■ Source records
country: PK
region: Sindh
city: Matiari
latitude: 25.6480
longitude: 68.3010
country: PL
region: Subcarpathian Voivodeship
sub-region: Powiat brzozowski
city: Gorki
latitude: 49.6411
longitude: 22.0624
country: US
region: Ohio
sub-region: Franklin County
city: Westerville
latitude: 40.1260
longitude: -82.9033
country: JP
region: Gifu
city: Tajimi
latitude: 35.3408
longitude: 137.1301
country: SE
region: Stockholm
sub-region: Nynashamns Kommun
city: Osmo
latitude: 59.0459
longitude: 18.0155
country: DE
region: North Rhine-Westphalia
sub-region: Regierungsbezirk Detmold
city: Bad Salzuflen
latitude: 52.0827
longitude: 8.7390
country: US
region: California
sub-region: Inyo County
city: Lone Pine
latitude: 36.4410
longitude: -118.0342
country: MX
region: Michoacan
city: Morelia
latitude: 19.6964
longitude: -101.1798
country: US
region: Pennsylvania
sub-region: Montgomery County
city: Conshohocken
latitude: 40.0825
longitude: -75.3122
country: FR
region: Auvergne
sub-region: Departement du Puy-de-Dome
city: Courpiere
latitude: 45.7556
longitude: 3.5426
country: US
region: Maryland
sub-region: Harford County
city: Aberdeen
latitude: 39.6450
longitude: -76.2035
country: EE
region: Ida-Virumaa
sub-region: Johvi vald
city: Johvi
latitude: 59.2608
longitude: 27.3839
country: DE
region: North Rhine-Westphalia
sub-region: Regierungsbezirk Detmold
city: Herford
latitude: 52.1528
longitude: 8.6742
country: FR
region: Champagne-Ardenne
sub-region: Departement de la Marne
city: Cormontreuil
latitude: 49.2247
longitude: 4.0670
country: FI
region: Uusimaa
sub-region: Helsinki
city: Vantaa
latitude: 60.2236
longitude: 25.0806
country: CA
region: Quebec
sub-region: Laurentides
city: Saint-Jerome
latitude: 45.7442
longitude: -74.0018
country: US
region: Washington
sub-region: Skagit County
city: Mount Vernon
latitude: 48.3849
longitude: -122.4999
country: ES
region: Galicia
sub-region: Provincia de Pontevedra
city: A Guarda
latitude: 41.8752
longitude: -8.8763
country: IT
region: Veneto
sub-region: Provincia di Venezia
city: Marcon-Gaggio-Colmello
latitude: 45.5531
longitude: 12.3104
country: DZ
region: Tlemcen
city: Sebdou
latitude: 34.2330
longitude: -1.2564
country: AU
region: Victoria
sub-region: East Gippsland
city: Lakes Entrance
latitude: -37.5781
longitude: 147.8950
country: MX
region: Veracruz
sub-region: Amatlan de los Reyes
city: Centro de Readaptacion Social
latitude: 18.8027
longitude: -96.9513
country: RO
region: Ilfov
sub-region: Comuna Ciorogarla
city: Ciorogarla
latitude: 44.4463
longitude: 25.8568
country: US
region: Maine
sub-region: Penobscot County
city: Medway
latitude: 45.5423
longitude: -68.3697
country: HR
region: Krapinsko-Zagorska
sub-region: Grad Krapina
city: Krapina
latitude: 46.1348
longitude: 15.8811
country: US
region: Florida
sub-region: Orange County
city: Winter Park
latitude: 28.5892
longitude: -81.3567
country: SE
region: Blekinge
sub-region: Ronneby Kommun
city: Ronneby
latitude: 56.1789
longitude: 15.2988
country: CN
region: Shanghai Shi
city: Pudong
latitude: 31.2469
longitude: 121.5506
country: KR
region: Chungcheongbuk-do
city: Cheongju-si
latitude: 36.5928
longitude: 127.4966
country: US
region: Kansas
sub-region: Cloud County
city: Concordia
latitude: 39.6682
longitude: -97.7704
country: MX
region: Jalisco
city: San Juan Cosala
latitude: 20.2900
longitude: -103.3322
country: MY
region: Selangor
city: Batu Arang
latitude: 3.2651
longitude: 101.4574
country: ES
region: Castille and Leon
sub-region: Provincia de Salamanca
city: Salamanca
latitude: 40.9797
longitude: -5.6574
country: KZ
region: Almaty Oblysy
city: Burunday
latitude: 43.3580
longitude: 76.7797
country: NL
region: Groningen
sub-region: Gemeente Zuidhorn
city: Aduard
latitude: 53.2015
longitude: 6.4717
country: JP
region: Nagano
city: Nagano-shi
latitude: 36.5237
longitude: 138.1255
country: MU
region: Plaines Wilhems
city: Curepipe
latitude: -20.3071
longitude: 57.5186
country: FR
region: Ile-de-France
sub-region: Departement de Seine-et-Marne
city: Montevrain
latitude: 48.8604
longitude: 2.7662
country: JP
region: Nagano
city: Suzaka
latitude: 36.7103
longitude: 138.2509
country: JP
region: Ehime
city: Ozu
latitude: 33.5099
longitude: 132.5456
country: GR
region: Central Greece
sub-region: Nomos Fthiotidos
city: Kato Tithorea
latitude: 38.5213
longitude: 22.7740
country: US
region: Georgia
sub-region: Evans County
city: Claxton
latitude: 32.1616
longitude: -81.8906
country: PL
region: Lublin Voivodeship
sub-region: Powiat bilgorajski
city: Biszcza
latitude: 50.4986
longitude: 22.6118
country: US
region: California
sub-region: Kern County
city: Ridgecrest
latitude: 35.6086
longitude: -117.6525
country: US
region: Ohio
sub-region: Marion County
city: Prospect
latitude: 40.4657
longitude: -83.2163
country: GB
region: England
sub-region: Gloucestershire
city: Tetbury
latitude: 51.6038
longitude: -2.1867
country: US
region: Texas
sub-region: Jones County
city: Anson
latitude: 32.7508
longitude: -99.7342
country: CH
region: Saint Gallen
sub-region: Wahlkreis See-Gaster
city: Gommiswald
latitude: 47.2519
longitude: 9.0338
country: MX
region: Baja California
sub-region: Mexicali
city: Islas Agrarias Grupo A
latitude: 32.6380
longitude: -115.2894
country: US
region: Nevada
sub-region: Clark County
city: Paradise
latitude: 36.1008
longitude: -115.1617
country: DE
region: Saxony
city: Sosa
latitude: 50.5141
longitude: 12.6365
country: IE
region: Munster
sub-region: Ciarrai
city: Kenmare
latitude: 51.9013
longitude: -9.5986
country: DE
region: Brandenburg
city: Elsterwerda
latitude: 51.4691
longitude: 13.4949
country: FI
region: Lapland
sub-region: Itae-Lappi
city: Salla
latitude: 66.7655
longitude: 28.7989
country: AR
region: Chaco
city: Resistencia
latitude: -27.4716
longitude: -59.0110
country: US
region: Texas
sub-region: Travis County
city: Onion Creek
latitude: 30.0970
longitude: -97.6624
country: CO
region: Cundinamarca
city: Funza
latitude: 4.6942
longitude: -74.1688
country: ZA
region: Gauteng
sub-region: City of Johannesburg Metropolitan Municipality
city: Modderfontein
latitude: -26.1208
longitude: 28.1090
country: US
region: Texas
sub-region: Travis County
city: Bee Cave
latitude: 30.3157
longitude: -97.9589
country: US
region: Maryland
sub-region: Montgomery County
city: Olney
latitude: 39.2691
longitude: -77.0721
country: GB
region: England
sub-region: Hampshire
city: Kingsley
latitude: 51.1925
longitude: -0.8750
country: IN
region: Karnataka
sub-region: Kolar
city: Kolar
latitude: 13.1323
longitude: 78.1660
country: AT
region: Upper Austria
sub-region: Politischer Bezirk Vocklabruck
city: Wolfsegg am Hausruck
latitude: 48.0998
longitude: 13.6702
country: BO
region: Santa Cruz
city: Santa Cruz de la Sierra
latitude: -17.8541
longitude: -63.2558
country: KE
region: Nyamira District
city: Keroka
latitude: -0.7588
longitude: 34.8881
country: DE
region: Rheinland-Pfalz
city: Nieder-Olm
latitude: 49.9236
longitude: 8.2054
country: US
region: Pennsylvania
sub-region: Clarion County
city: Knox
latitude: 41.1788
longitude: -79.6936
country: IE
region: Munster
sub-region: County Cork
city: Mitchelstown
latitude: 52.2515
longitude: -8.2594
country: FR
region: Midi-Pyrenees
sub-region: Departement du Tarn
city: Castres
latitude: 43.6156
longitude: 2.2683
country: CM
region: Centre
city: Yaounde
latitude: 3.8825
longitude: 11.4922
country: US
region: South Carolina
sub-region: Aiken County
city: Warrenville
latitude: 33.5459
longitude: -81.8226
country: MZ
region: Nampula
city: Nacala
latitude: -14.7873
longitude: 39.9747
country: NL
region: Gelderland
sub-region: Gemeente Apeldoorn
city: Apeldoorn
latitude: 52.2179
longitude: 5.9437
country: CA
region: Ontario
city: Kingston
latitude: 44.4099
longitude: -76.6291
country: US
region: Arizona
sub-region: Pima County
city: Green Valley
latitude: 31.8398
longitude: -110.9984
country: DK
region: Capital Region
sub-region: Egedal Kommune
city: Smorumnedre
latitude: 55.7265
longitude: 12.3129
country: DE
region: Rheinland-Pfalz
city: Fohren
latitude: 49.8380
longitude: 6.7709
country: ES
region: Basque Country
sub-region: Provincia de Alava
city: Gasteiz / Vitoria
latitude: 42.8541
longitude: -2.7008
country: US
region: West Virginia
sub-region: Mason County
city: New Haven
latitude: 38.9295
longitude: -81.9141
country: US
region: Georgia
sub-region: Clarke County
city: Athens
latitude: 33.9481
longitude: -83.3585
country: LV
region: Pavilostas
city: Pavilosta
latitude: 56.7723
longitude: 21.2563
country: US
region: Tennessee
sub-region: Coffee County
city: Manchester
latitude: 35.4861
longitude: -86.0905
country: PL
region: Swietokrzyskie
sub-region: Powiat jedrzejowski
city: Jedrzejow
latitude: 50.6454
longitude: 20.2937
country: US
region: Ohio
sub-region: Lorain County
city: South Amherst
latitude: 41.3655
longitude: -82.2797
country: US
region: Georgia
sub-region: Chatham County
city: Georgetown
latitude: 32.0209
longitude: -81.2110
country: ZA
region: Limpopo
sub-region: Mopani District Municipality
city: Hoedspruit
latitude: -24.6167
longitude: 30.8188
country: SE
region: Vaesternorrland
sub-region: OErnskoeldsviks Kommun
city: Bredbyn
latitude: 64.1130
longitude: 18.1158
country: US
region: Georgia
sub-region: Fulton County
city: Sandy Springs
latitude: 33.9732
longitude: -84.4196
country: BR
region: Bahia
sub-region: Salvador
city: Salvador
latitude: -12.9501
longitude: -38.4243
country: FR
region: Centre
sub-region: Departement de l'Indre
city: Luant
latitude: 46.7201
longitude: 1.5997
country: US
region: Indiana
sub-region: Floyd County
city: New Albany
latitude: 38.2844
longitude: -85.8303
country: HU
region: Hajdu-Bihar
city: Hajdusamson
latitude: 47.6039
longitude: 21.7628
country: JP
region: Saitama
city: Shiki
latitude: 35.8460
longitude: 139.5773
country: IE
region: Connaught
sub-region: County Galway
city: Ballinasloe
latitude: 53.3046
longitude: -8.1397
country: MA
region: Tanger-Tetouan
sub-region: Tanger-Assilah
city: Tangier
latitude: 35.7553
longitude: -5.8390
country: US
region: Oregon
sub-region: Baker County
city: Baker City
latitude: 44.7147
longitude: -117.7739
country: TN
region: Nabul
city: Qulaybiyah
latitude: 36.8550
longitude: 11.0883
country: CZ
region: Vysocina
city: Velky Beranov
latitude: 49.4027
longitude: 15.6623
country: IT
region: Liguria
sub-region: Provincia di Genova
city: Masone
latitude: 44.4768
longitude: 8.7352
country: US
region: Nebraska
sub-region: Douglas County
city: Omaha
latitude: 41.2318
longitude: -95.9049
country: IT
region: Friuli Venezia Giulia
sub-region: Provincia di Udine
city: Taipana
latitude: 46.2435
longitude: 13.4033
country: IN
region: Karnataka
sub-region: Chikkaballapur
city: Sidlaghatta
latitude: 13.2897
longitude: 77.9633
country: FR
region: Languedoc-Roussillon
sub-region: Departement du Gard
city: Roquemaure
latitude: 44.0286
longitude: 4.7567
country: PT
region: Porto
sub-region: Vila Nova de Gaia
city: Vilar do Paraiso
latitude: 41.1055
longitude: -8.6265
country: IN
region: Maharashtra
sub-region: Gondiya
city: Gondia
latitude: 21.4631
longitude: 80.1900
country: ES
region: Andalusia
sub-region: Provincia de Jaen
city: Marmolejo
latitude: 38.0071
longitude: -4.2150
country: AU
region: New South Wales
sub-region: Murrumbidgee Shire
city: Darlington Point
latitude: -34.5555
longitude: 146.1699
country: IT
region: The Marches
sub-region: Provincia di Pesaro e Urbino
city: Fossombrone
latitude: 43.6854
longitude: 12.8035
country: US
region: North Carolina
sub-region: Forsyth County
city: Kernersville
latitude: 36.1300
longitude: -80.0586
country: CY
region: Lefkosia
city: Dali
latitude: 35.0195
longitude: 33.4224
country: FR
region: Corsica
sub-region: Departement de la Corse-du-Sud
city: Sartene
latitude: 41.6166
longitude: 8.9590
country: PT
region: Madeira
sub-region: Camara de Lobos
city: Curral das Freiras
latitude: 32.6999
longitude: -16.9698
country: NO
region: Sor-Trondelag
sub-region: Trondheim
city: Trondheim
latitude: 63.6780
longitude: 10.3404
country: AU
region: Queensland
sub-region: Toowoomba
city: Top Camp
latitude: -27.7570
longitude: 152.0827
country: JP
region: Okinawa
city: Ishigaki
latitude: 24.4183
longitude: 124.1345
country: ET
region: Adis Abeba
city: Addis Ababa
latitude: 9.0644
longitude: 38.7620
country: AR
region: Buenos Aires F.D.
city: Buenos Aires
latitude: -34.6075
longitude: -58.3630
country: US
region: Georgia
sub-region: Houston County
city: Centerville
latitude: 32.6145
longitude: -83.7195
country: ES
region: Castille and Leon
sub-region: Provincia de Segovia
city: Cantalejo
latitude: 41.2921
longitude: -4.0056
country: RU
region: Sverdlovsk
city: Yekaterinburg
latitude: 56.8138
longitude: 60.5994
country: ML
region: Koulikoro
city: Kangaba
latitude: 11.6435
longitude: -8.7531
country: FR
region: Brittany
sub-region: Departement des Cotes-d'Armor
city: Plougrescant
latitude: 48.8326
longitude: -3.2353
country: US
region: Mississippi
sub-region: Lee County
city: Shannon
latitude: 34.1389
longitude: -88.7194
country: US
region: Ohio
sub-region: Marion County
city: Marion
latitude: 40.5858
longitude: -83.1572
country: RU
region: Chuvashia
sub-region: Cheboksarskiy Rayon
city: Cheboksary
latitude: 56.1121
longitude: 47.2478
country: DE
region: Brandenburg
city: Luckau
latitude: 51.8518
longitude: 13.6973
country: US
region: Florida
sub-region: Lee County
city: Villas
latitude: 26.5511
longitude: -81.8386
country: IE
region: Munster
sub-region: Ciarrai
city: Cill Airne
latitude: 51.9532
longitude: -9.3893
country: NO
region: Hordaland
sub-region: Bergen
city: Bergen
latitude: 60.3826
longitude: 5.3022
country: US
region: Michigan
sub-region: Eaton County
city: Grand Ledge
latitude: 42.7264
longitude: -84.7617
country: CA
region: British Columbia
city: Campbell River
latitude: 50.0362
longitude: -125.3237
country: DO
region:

■ Instructions for the task
Output the lines starting with the line containing "longitude: -81.9141" and going on through the line containing "region: Swietokrzyskie" as a Markdown table with the columns Row and Line, leaving out any blank lines.

■ Exercise result
| Row | Line |
|---|---|
| 1 | longitude: -81.9141 |
| 2 | country: US |
| 3 | region: Georgia |
| 4 | sub-region: Clarke County |
| 5 | city: Athens |
| 6 | latitude: 33.9481 |
| 7 | longitude: -83.3585 |
| 8 | country: LV |
| 9 | region: Pavilostas |
| 10 | city: Pavilosta |
| 11 | latitude: 56.7723 |
| 12 | longitude: 21.2563 |
| 13 | country: US |
| 14 | region: Tennessee |
| 15 | sub-region: Coffee County |
| 16 | city: Manchester |
| 17 | latitude: 35.4861 |
| 18 | longitude: -86.0905 |
| 19 | country: PL |
| 20 | region: Swietokrzyskie |